Okuma Metni:

Davacı tarafından mahkeme kararının hukuka aykırı olduğu ileri sürülerek kararın bozulması istenilmektedir.
5233 sayılı Terör ve Terörle Mücadeleden Doğan Zararların Karşılanması Hakkında Kanunun 1. maddesinde: “Bu Kanunun amacı, terör eylemleri veya terörle mücadele kapsamında yürütülen faaliyetler nedeniyle maddî zarara uğrayan kişilerin, bu zararlarının karşılanmasına ilişkin esas ve usulleri belirlemektir.” hükmüne, 2. maddesinde; “Bu Kanun, 3713 sayılı Kanun 1., 3., 4. maddeleri kapsamına giren eylemler veya terörle mücadele kapsamında yürütülen faaliyetler nedeniyle zarar gören gerçek kişiler ile özel hukuk tüzel kişilerinin maddî zararlarının sulhen karşılanması hakkındaki esas ve usullere ilişkin hükümleri kapsar.” hükmüne yer verilmiştir.
Terör ve Terörle Mücadeleden Doğan Zararların Karşılanması Hakkındaki Yönetmeliğin 11. maddesinde; “Komisyon gerek görmesi halinde keşif yapabilir. Komisyon başkanı belirlemiş olduğu keşif yeri ile gün ve saatini komisyon üyeleri ve/veya bilirkişi ile başvuru sahibine veya yetkili temsilcisine yazılı olarak bildirir. Başvuru sahibinin kendisi, veli veya vasisi veya yetkili temsilcisi ve varsa şahitleri keşif mahallinde hazır bulunurlar. Muhtar veya o yer mahallinden iki kişinin de keşifte hazır bulunması temin edilir. Tespit edilen günde komisyon olay mahalline giderek zararı tespit eder. Bu tespitte; a) Keşif tarihi, b) Zarar görenin adı soyadı, c) Zararın meydana geldiği yer, d) Zararın meydana geldiği tarih, e) Zararın nev’i, f) Zararın miktarı, g) Zarar gören bina, işyeri, arazi, taşıt ve ağaç gibi taşınır ve taşınmaz mallardan faydalanılma imkanının bulunup bulunmadığı, h) Zarar görenin kendi ihmal, kusur ve kastının olup olmadığı, ı) Zarardan mahsup edilmesi gereken miktarlar ile gerekli görülen diğer hususlar tutanağa bağlanarak hazır bulunanlarca imza altına alınır. Başvuru sahibi veya yetkili temsilcisinin keşif esnasında hazır bulunmaması halinde durum tutanakta belirtilir.” hükmüne yer verilmiştir.
Yukarıda yer verilen Yasa ve Yönetmelik hükümlerinin birlikte değerlendirilmesinden; terör eylemleri veya terörle mücadele kapsamında yürütülen faaliyetler nedeniyle 5233 sayılı Yasa kapsamında karşılanabilecek nitelikte maddi zarara uğradığını iddia eden kişilerin bu zararlarının tazmini amacıyla başvurmaları halinde kurulacak Zarar Tespit Komisyonlarının, bu Kanun kapsamına giren bir zararın bulunup bulunmadığı ve bulunması halinde miktarının ne olduğunu tespit etmek amacıyla ilgili yerlerden her türlü bilgi ve belge istemek, bilirkişi görevlendirmek ve gerektiğinde keşif yapmak gibi kapsamlı bir araştırma-inceleme görevi ve yetkisi ile donatılmış olup, 5233 sayılı Yasa’nın uygulanmasını göstermek amacıyla çıkarılan Yönetmeliğin 11. maddesinde Komisyon’un keşif yapılmasına karar vermesi halinde keşfin nasıl yapılacağına ilişkin usul belirlenmiştir.

Alıştırma Yönergesi: Okuma metninden "Yukarıda yer verilen" sözcüklerini içeren yerle açılıp "ilişkin usul belirlenmiştir." ile kapanan bölümü hiçbir değişiklik yapmadan çoğaltın.

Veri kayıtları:
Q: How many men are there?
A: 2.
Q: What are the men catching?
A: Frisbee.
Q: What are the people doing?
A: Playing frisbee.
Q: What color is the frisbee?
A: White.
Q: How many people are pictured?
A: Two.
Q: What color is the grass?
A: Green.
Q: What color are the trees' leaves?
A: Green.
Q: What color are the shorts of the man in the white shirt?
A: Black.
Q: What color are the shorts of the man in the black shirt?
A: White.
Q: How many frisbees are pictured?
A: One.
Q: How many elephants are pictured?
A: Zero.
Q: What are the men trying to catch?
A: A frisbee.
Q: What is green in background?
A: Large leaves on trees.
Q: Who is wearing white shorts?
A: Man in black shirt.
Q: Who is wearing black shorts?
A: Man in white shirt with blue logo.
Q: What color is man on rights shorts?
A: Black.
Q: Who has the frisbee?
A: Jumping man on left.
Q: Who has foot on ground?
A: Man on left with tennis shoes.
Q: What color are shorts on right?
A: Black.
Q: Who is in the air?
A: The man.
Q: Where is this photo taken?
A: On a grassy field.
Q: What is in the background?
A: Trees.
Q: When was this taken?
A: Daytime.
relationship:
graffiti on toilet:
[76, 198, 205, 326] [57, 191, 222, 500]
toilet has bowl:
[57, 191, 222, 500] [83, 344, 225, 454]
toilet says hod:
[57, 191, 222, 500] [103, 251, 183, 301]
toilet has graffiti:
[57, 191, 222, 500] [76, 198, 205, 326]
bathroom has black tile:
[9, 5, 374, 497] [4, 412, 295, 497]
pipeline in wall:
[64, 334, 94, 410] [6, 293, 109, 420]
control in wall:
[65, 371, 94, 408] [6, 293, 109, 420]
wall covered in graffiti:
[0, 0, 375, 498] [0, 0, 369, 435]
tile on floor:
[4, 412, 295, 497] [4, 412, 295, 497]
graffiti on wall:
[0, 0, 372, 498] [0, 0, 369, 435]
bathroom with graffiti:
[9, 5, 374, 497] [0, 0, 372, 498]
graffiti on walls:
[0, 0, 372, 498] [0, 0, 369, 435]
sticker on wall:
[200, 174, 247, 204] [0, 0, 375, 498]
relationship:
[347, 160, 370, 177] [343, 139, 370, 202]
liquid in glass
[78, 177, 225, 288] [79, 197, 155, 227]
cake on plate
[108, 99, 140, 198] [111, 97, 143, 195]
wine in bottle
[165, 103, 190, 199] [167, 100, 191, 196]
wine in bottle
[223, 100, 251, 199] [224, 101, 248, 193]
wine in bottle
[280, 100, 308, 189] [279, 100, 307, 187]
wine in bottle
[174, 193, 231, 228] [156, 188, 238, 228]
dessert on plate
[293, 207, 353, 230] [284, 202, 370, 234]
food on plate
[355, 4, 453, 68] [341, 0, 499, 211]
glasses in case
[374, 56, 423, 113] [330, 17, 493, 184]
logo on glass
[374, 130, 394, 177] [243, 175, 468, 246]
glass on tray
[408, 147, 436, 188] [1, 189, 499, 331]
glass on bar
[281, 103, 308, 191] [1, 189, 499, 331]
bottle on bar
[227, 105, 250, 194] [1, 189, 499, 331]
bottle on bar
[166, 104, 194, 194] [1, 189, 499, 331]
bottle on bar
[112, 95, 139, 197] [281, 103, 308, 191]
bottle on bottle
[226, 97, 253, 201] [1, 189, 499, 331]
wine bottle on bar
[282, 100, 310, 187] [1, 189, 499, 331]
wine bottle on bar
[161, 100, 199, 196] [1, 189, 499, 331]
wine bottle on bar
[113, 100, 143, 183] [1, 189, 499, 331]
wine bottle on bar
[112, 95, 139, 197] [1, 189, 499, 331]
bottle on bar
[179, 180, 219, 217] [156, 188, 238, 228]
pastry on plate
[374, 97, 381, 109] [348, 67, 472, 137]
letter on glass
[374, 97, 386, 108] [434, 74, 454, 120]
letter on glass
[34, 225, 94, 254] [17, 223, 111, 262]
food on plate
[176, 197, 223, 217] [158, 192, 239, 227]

Göreve Yanıt:
Yukarıda yer verilen Yasa ve Yönetmelik hükümlerinin birlikte değerlendirilmesinden; terör eylemleri veya terörle mücadele kapsamında yürütülen faaliyetler nedeniyle 5233 sayılı Yasa kapsamında karşılanabilecek nitelikte maddi zarara uğradığını iddia eden kişilerin bu zararlarının tazmini amacıyla başvurmaları halinde kurulacak Zarar Tespit Komisyonlarının, bu Kanun kapsamına giren bir zararın bulunup bulunmadığı ve bulunması halinde miktarının ne olduğunu tespit etmek amacıyla ilgili yerlerden her türlü bilgi ve belge istemek, bilirkişi görevlendirmek ve gerektiğinde keşif yapmak gibi kapsamlı bir araştırma-inceleme görevi ve yetkisi ile donatılmış olup, 5233 sayılı Yasa’nın uygulanmasını göstermek amacıyla çıkarılan Yönetmeliğin 11. maddesinde Komisyon’un keşif yapılmasına karar vermesi halinde keşfin nasıl yapılacağına ilişkin usul belirlenmiştir.